Q&A: California is a community property state. How that affects your and your spouse’s need for a will

Dear Liz: Does a spouse automatically inherit everything if the other passes away without a will?

Answer: Not necessarily.

Anything that has a beneficiary designation, such as retirement accounts and life insurance, would typically pass to the person named as beneficiary even if that’s not the surviving spouse. Bank and investment accounts also may have “transfer on death” or “pay on death” beneficiaries. In many states, cars and even homes can be passed with beneficiary designations. In addition, jointly owned assets would pass to the other owner.

Other assets would pass to the deceased spouse’s survivors according to state law if there is no will or living trust. You can look up those laws by searching for the state’s name and the words “intestate succession.” If there are no children, the surviving spouse may inherit everything or may have to share with the deceased’s parents or siblings. If there are children, the surviving spouse inherits a portion of the estate with the children getting the remainder.
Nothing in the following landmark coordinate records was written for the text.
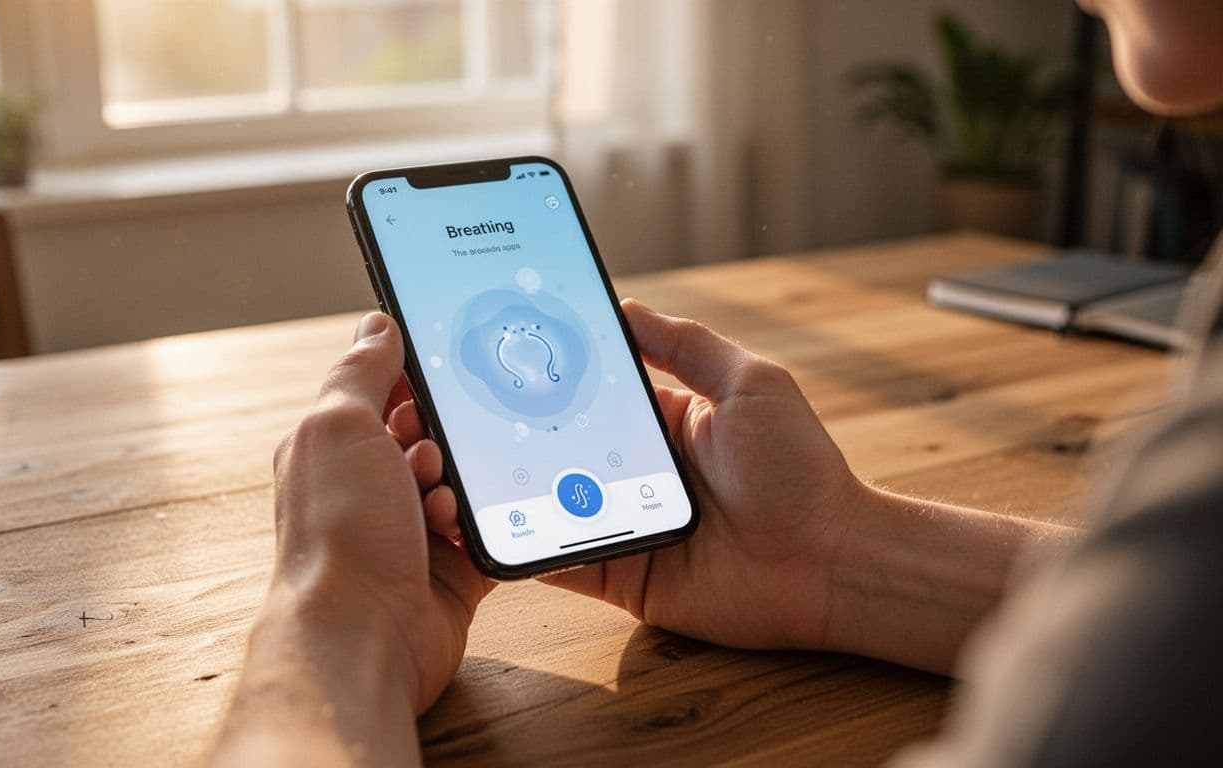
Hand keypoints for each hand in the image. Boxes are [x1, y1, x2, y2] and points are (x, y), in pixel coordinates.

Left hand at [214, 312, 492, 766]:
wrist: (364, 633)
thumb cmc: (339, 531)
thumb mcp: (341, 426)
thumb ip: (360, 370)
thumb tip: (376, 324)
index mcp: (334, 449)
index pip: (378, 391)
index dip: (409, 377)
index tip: (438, 369)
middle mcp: (368, 488)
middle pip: (427, 432)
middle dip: (440, 431)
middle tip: (433, 444)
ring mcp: (409, 528)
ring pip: (461, 477)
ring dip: (459, 477)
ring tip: (439, 493)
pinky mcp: (450, 566)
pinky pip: (484, 525)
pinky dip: (477, 520)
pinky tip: (456, 526)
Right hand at [412, 300, 1072, 673]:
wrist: (831, 564)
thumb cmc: (800, 470)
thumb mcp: (750, 384)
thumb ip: (687, 345)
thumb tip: (624, 306)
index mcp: (661, 421)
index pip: (585, 391)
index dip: (539, 374)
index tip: (488, 351)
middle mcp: (633, 470)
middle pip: (553, 445)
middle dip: (503, 430)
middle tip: (442, 411)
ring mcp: (620, 522)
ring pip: (541, 502)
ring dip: (497, 487)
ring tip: (446, 467)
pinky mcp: (619, 575)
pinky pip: (555, 559)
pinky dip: (516, 547)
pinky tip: (474, 528)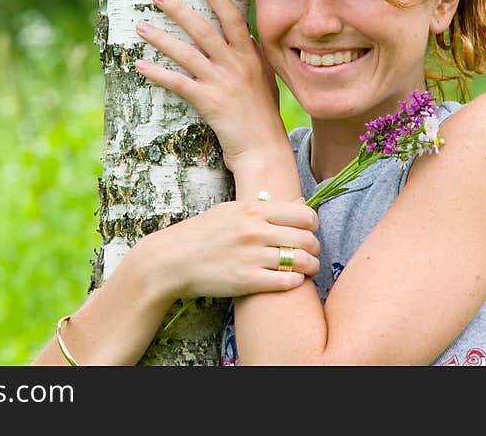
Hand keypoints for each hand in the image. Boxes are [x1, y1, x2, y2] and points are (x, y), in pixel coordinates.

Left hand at [134, 0, 286, 170]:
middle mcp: (236, 65)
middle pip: (204, 30)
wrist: (264, 149)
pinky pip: (178, 83)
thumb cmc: (263, 118)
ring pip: (186, 53)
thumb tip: (245, 37)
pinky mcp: (209, 102)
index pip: (232, 18)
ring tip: (140, 26)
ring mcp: (222, 83)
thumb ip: (254, 58)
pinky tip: (139, 66)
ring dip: (161, 38)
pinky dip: (158, 74)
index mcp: (250, 56)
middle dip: (179, 10)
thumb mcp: (265, 80)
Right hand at [143, 198, 320, 299]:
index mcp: (252, 210)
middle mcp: (255, 231)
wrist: (171, 261)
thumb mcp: (228, 211)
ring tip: (307, 269)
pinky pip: (286, 282)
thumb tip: (294, 202)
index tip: (309, 231)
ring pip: (301, 261)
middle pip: (306, 239)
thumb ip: (260, 208)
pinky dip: (295, 283)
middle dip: (314, 248)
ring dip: (310, 267)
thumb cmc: (200, 234)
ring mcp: (251, 256)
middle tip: (310, 253)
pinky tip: (291, 282)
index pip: (303, 214)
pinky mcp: (247, 281)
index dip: (313, 225)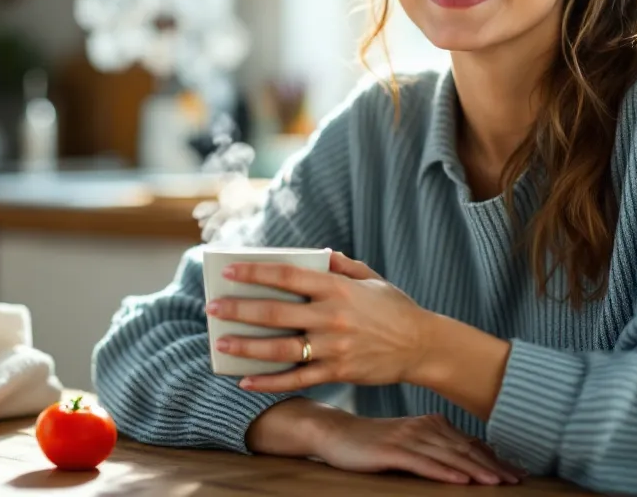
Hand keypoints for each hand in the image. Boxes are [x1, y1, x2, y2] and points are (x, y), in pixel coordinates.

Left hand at [205, 251, 430, 391]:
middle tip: (212, 308)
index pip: (287, 275)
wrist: (423, 346)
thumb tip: (316, 254)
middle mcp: (332, 317)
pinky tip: (246, 382)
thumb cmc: (394, 308)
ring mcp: (334, 347)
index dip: (255, 272)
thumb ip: (341, 265)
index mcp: (337, 288)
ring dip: (246, 346)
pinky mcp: (338, 372)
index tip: (228, 271)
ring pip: (280, 348)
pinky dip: (269, 382)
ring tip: (221, 343)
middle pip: (275, 312)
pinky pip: (297, 379)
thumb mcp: (371, 278)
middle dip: (239, 309)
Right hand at [246, 398, 521, 485]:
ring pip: (447, 456)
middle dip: (493, 466)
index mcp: (431, 424)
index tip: (519, 473)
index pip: (470, 444)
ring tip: (496, 483)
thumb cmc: (372, 443)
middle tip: (517, 481)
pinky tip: (458, 480)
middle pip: (465, 449)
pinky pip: (420, 462)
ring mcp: (406, 437)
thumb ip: (437, 449)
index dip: (496, 459)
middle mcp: (423, 427)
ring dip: (474, 470)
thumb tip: (469, 461)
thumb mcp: (409, 443)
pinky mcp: (390, 450)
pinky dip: (442, 471)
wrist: (333, 432)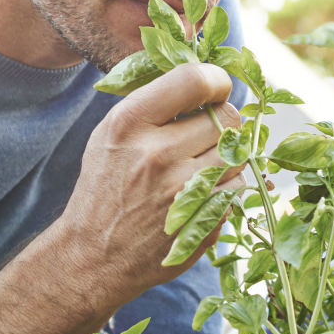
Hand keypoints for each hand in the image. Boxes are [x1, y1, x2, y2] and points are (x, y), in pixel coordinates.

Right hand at [58, 62, 244, 307]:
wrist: (95, 255)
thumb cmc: (106, 187)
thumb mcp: (111, 134)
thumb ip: (154, 103)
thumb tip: (205, 78)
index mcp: (130, 124)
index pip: (194, 80)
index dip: (216, 80)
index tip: (216, 88)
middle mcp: (158, 155)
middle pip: (228, 118)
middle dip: (223, 122)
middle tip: (206, 132)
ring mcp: (184, 193)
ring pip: (239, 155)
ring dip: (226, 156)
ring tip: (199, 166)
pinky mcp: (203, 222)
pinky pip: (237, 189)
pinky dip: (224, 188)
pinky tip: (198, 195)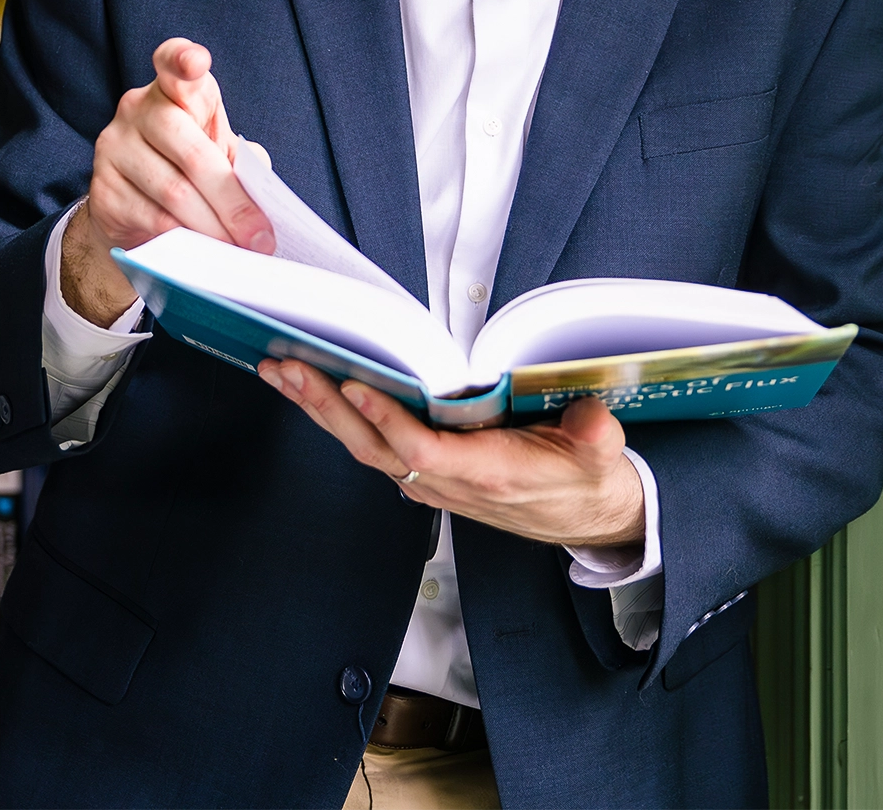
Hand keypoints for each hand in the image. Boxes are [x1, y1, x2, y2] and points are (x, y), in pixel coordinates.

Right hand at [62, 39, 274, 326]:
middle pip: (190, 152)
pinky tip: (202, 252)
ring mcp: (114, 148)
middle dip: (232, 201)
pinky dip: (185, 241)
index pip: (172, 63)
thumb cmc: (189, 167)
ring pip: (173, 194)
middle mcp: (137, 109)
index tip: (197, 63)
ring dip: (213, 229)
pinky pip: (151, 220)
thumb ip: (240, 160)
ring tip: (237, 250)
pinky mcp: (103, 189)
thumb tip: (263, 199)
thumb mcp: (218, 151)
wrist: (132, 206)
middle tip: (258, 237)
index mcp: (173, 89)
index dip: (183, 60)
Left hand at [257, 359, 645, 547]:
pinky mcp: (423, 474)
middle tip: (289, 367)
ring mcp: (430, 481)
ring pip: (363, 447)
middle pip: (374, 447)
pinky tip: (309, 391)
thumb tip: (591, 420)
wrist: (584, 516)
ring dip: (318, 410)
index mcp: (488, 473)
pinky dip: (335, 418)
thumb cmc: (585, 479)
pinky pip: (370, 446)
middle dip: (327, 407)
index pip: (423, 449)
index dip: (386, 419)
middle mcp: (449, 482)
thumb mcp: (601, 456)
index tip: (356, 384)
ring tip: (281, 371)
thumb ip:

For example, in California — a community property state — the spouse would inherit all the community property and one half of the separate property if there is one child, and the child would inherit the rest. With two or more children, the spouse gets all of the community property and one-third of the separate property, with the children sharing the rest.

Q&A: Death and document retention

Dear Liz: After a spouse’s death, I am wondering if there is some guidance on how long to keep items such as a driver’s license, Social Security card, Medicare and health plan card, passport, veteran’s information and so on. I haven’t seen this addressed in your column.

Answer: Guidance about what to keep and discard after a death can vary widely, so you may want to ask your estate attorney for help. In general, though, you can begin to dispose of many documents three years after the estate is settled, said Jennifer Sawday, an estate planning attorney in Long Beach.

In some cases, you can shred them sooner. Social Security numbers are often printed on the death certificate, so the card can be shredded once you verify the number on the certificate is accurate, Sawday said. You also may wish to shred the passport as soon as possible to avoid it falling into the hands of an identity thief. Another option is to mark the passport “void” and keep it as a family history item, she says.

The driver’s license is another possible family history item — and boon to an identity thief — but it can be discarded at the three-year point, Sawday said. Veteran’s information can be kept for family history purposes or discarded three years after any death VA benefits are claimed.

Medicare and health plan cards should be kept in case any medical billing issues arise and then discarded when those issues, if any, are resolved, she said.

Q&A: What happens when your unmarried life partner dies without a will?

Dear Liz: A close friend recently lost her partner of many decades. The partner left no will or trust or anything in writing. The partner owned many properties and had a huge IRA and lots of money in the bank, but all in the partner’s name alone. My friend asked an estate lawyer and the lawyer said she had no legal right to anything, even the home she has lived in for many years. Can anything be done?

Answer: The lawyer is probably correct. Without estate documents, beneficiary designations or some kind of written agreement, unmarried partners typically can’t inherit, said Jennifer Sawday, an estate planning attorney in Long Beach.

But your friend should consider talking to a family law attorney to see if she has any recourse, Sawday said.

In California, for example, she may be able to make a “Marvin” claim against the estate. (Marvin claims stem from a 1976 California Supreme Court case between Michelle and Lee Marvin, which established that unwed partners could sue each other over property divisions after a relationship ended.)